[Saved entries]
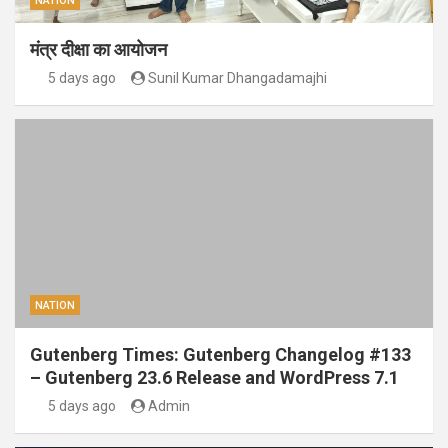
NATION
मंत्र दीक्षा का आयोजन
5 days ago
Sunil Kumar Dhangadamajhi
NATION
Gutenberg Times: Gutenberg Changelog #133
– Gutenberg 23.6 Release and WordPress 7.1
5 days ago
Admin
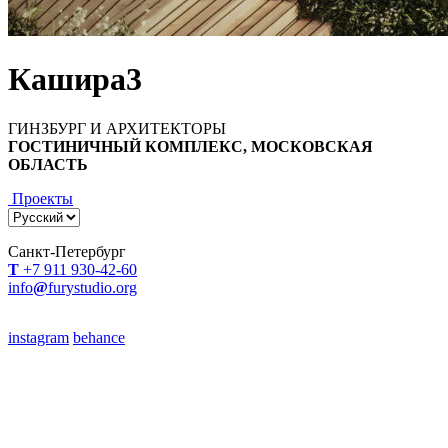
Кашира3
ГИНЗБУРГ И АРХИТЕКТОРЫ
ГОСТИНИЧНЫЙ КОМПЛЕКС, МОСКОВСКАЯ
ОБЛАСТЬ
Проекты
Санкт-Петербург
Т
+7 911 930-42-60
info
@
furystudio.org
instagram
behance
...
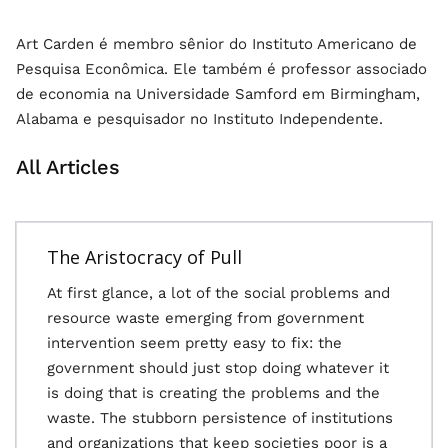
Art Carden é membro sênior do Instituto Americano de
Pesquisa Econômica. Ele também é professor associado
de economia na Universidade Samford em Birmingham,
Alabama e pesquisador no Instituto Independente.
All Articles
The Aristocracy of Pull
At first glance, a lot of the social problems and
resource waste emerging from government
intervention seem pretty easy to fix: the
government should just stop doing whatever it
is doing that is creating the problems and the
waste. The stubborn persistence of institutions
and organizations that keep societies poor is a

* **ACTION ITEM**
The answer must consist of each line in the entries above that includes "problems".

* **SOLUTION**
At first glance, a lot of the social problems and
is doing that is creating the problems and the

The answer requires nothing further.